# Honda GX160 Timing Problems



## indngvr (Jun 15, 2010)

Hello All,

I have a bit of a problem. I'm working on a Honda WH20X Trash Pump. The ceramic water seal on the water pump failed, and when it did, it forced water thru the crank oil seal and filled the crankcase with water. I saw it soon enough and stopped the engine hopefully before any major bearing suface damages could occur. It was still running without any bad noises when I shut it down.
Here's the "rub" ........ when I removed the crankcase side cover, the camshaft and gear came out with it. Not a big deal right? WRONG ! There is absolutely no timing mark on the crankshaft timing gear what-so-ever ! I have looked with a magnifier and can find not even a scratch on the machine marks all the way around the gear. The "DOT" on the cam gear is fine, but I have no idea where to set the crank gear to it ??
Is there a way to time it using TDC on the piston? I'm really in kind of a jam here because the boss suggested I didn't even replace the oil seal and simply replace the ceramic water seal in the pump. Obviously if I'd have followed his advice, I wouldn't be in this jam ............ but I wanted to do the job correctly and replace the oil seal too. Not to mention I'd have never seen the loose maincap bolt either, but he's kind of a #*@** and he won't understand.

Any help is appreciated ............. Thanks in advance, Jeff G.


----------



## Basementgeek (Feb 7, 2005)

Hi and welcome to TSF :wave:

On the crank gear look for a notch that is not "V" shaped, like may be square at the bottom.
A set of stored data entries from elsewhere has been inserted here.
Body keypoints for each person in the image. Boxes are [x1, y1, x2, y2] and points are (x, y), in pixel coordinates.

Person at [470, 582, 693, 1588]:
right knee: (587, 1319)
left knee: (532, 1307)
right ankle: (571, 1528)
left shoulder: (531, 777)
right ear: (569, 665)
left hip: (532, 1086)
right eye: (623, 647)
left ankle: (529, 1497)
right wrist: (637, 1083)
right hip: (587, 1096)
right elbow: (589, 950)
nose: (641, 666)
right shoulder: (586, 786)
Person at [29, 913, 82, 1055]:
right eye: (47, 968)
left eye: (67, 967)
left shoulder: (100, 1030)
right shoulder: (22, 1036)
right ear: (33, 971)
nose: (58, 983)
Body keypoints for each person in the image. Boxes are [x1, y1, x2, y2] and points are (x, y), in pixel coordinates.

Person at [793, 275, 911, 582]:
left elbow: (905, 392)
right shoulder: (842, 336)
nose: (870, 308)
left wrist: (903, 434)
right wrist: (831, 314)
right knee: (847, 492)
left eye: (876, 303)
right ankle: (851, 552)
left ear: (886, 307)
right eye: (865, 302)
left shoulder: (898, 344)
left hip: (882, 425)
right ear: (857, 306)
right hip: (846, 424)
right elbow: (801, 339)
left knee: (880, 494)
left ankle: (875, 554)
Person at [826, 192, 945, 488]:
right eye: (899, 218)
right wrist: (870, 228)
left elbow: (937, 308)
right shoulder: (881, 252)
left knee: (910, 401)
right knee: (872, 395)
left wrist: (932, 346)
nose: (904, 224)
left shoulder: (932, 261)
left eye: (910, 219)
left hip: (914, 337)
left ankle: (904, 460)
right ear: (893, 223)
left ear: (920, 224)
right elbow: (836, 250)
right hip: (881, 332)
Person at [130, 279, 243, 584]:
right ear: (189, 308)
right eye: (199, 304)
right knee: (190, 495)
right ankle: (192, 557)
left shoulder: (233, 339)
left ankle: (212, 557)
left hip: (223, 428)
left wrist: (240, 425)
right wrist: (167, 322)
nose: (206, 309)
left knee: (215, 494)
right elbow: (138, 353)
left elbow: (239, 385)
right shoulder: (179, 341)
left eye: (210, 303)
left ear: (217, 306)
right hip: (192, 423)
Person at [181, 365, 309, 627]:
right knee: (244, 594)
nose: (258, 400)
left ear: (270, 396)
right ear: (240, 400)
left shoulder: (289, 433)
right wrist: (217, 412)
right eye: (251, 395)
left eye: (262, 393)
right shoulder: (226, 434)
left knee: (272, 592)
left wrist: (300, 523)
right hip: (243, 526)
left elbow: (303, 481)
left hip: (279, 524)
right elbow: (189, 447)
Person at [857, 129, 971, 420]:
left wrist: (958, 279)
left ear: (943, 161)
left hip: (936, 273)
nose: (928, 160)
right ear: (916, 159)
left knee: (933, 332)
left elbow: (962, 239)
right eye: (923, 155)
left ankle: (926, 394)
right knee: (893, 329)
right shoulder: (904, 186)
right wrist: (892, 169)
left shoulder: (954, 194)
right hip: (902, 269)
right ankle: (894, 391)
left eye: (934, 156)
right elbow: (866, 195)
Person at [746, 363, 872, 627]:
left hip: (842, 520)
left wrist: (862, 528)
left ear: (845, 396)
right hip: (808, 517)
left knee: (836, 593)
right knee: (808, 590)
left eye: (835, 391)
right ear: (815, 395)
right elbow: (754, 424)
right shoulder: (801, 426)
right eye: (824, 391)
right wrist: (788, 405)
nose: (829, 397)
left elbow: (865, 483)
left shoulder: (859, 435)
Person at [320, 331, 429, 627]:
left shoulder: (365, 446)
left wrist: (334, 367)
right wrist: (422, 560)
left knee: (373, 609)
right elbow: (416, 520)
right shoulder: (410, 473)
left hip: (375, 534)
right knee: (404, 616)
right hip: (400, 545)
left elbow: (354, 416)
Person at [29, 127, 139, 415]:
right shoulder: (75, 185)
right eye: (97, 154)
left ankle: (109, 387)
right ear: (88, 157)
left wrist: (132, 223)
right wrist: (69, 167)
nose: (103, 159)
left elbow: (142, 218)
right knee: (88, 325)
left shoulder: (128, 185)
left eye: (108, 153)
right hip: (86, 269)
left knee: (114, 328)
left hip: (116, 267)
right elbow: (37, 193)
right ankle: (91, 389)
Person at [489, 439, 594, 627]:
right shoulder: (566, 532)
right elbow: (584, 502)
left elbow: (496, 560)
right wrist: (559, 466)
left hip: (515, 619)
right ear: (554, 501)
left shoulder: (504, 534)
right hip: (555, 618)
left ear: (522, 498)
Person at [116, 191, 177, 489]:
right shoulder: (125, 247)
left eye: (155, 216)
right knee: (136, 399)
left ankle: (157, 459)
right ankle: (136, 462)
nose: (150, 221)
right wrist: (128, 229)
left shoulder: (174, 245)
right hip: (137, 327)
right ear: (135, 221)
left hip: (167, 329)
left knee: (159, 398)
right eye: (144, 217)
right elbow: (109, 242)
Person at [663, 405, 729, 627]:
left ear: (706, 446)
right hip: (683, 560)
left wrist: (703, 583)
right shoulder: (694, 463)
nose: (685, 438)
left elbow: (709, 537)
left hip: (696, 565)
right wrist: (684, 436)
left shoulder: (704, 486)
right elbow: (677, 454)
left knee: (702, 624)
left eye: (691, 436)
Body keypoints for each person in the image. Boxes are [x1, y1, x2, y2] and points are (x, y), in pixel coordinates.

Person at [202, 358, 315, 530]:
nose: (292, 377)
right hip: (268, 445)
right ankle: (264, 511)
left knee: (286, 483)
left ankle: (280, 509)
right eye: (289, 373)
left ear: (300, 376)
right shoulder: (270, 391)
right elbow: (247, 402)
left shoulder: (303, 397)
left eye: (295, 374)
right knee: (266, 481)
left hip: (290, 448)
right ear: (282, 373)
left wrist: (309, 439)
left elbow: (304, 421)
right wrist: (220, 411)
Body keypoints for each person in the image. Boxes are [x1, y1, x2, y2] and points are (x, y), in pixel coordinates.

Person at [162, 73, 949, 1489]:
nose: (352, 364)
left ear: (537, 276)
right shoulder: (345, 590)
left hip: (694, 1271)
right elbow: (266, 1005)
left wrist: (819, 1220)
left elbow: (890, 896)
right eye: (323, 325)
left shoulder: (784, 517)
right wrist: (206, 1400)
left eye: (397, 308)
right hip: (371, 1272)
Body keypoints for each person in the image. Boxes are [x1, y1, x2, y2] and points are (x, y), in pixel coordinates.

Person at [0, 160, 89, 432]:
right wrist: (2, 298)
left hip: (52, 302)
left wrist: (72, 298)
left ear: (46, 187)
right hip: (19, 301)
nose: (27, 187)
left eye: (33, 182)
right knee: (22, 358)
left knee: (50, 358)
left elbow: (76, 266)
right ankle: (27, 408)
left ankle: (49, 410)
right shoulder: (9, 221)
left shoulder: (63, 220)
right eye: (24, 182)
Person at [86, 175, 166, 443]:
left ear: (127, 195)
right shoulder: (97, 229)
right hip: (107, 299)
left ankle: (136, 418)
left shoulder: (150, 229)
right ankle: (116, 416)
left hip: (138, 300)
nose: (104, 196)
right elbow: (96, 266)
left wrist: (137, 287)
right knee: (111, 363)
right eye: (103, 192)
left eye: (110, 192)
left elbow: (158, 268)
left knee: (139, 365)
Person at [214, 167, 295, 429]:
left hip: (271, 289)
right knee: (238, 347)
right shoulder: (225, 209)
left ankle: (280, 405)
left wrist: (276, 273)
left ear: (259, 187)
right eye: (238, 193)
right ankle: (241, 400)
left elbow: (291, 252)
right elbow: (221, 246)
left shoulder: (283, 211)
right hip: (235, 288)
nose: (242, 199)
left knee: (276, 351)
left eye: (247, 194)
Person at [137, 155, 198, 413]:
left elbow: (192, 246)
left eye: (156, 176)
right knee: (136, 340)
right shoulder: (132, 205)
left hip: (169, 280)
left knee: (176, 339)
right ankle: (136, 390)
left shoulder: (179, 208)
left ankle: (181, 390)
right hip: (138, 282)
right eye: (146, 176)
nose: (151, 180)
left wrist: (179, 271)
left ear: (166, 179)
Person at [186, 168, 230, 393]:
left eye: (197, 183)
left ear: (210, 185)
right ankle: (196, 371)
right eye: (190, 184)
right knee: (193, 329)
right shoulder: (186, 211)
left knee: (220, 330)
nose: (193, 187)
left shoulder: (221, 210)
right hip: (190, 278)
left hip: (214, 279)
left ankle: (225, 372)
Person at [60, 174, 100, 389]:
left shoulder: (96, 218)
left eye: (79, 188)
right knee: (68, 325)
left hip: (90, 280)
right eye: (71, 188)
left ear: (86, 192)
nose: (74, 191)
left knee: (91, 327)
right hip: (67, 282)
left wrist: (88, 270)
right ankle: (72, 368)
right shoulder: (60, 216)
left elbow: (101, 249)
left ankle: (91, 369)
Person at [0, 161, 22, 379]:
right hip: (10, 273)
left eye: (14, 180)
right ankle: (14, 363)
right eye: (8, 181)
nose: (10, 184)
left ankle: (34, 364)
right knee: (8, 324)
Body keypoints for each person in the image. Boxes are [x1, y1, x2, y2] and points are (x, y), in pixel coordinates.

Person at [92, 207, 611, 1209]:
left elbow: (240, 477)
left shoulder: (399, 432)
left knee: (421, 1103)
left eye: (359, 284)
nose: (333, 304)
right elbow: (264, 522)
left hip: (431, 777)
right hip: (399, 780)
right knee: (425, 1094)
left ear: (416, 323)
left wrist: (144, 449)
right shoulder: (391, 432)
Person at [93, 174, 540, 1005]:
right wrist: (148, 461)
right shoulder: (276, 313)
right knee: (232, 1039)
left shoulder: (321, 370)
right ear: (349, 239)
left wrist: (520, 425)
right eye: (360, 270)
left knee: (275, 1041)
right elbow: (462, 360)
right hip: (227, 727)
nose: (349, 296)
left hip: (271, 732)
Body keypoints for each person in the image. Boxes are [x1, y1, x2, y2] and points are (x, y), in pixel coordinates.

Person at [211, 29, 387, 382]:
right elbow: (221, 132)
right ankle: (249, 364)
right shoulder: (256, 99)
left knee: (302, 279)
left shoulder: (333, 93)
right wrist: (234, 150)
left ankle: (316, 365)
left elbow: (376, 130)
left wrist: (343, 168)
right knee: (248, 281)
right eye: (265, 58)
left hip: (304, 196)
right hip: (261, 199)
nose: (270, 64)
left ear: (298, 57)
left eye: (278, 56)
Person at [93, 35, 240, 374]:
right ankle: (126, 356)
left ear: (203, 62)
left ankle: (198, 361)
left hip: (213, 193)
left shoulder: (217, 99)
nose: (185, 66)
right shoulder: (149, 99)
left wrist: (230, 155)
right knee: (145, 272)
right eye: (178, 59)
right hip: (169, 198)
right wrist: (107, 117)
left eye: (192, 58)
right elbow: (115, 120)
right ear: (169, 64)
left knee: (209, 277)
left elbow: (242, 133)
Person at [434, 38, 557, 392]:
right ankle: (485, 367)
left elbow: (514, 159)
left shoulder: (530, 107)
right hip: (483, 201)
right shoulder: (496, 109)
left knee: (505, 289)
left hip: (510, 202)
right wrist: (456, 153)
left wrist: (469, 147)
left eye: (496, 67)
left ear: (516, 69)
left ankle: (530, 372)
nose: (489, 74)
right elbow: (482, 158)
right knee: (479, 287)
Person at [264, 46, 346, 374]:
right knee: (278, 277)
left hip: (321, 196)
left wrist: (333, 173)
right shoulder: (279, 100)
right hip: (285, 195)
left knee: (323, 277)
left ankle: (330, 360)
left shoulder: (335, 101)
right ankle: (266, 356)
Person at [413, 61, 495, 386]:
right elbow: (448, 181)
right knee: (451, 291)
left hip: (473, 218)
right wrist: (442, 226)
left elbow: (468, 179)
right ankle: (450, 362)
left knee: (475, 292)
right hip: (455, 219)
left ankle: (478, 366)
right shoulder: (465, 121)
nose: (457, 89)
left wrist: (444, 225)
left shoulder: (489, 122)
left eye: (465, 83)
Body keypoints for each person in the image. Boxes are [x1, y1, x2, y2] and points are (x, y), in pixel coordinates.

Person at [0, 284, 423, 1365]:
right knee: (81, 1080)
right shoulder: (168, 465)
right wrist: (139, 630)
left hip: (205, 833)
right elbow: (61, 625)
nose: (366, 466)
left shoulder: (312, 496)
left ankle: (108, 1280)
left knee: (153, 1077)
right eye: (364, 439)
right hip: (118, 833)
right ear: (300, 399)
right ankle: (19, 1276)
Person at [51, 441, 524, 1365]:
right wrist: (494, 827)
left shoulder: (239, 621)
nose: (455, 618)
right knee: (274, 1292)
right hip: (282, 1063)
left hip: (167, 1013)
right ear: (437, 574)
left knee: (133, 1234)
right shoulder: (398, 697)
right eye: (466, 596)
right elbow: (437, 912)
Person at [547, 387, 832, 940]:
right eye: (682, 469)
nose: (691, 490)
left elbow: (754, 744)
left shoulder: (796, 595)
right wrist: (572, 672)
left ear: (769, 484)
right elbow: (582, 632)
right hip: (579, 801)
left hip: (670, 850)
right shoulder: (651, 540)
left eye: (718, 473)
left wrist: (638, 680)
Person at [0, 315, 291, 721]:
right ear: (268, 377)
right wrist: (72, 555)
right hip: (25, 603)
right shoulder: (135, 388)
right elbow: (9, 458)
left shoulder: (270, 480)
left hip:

I would think there are to be some kind of mark some where.

Probably going to need a repair manual and they generally can't be found for free.

BG


----------



## kjms1 (Jun 4, 2010)

I have seen sometimes were the key way (dole pin) is the mark
might want to check with a Library they may have some books on it


this may help you ... had to put the ... with space after the www cause the site blocks part of the url
Mapping The Valve Timing of a Honda Gx160
www .... karting.co.uk/KandK/Tech/MappingValveTiming.html

service manual
www.honda-engines-eu.com/en/images/996.pdf


----------



## Basementgeek (Feb 7, 2005)

Hi:

Here is the link

http://www.karting.co.uk/KandK/Tech/MappingValveTiming.html

BG


----------